● Sekcja tekstu:
⟨
Duźgu
Na Forum: Relacje w toku - 1 Relacje z galerią - 2 Galerie - 13
- 4
|
Na początku było słowo: "skleję ci kiedyś model jedenastki"
W niewłaściwym miejscu, o niewłaściwym czasie wypowiedziane do niewłaściwej osoby płci przeciwnej. Ale dla faceta słowo to SŁOWO - wiadomo sprawa honoru. I skoro dałem kiedyś słowo to się z tego słowa trzeba wywiązać.
Było to w początkach 2011, niedługo później na rynku pojawił się ten model, także tego, od słów trzeba przejść do czynów. W czerwcu 2011 zakupiłem wycinankę i od razu zabrałem się za klejenie. Później różnie bywało, w międzyczasie najukochańsza przyszła stała się znienawidzoną byłą i tak dalej, niemniej jednak model stał sobie rozbabrany i czekał na zbawienie. Aż w końcu postanowiłem go dokończyć, co też zrobiłem, a efekt publicznie prezentuję na forum.
Na początek zdjęcia z różnych stadiów budowy - przełom 2011 i 2012:
A teraz współczesne zdjęcia gotowego modelu:
Cóż można powiedzieć o samym modelu? Wznowienie Małego Modelarza , czyli dobrze wszystkim znanego projektu Pawła Mistewicza w skali 1:33. Cztery arkusze kartonu z częściami, ponadto rysunki, opis budowy, stopka redakcyjna i tyle. Wielkich problemów z budową nie miałem, chociaż pamiętam, że musiałem się ciut nakombinować przy składaniu segmentów kadłuba w całość (kadłub zaprojektowano tradycyjnie na dwie wręgi). Ponadto miałem trudności z poprawnym sklejeniem osłony silnika, przez co musiałem ją później szpachlować i malować. W sumie skrzydła także mógłbym skleić lepiej, ale trudno. Grunt, ze udało mi się chyba skleić całkiem przyzwoity model legendarnego polskiego samolotu.
⟩
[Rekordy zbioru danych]
⟨
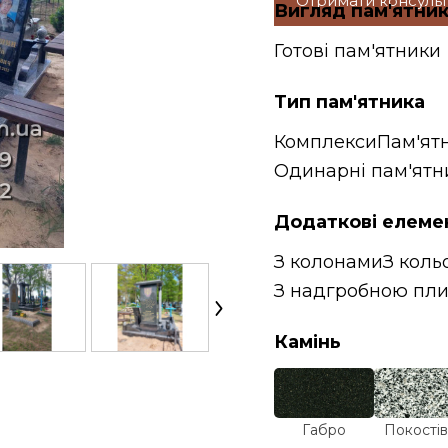
Отримати консуль
Вигляд пам'ятни
Готові пам'ятники
Тип пам'ятника
Комплекси
Пам'ят
Одинарні пам'ятн
Додаткові елеме
З колонами
З коль
З надгробною пл
Камінь
Габро
Покостів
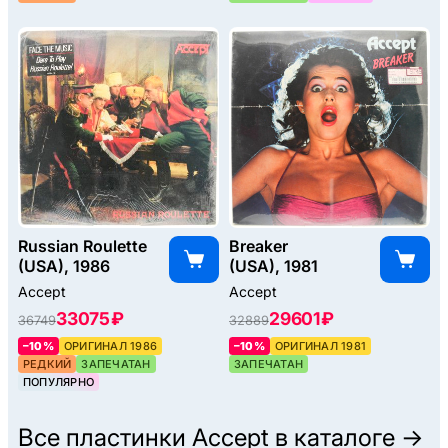
Russian Roulette
Breaker
(USA), 1986
(USA), 1981
Accept
Accept
33075 ₽
29601 ₽
36749
32889
–10%
ОРИГИНАЛ 1986
–10%
ОРИГИНАЛ 1981
РЕДКИЙ
ЗАПЕЧАТАН
ЗАПЕЧАТАН
ПОПУЛЯРНО
Все пластинки
Accept
в каталоге →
⟩
● Zadania:
1) Zwróć dosłownie fragment tekstu o budowie modelu, który zaczyna się od słów "Na początek zdjęcia", a kończy na słowach "legendarnego polskiego samolotu.".
2) W jakiej skali jest projekt Pawła Mistewicza opisany w tekście o budowie modelu?
Wiersze nie mają żadnego związku z tekstem o budowie modelu.

● Lista odpowiedzi:
1)
Na początek zdjęcia z różnych stadiów budowy - przełom 2011 i 2012:
A teraz współczesne zdjęcia gotowego modelu:
Cóż można powiedzieć o samym modelu? Wznowienie Małego Modelarza , czyli dobrze wszystkim znanego projektu Pawła Mistewicza w skali 1:33. Cztery arkusze kartonu z częściami, ponadto rysunki, opis budowy, stopka redakcyjna i tyle. Wielkich problemów z budową nie miałem, chociaż pamiętam, że musiałem się ciut nakombinować przy składaniu segmentów kadłuba w całość (kadłub zaprojektowano tradycyjnie na dwie wręgi). Ponadto miałem trudności z poprawnym sklejeniem osłony silnika, przez co musiałem ją później szpachlować i malować. W sumie skrzydła także mógłbym skleić lepiej, ale trudno. Grunt, ze udało mi się chyba skleić całkiem przyzwoity model legendarnego polskiego samolotu.

2) W skali 1:33.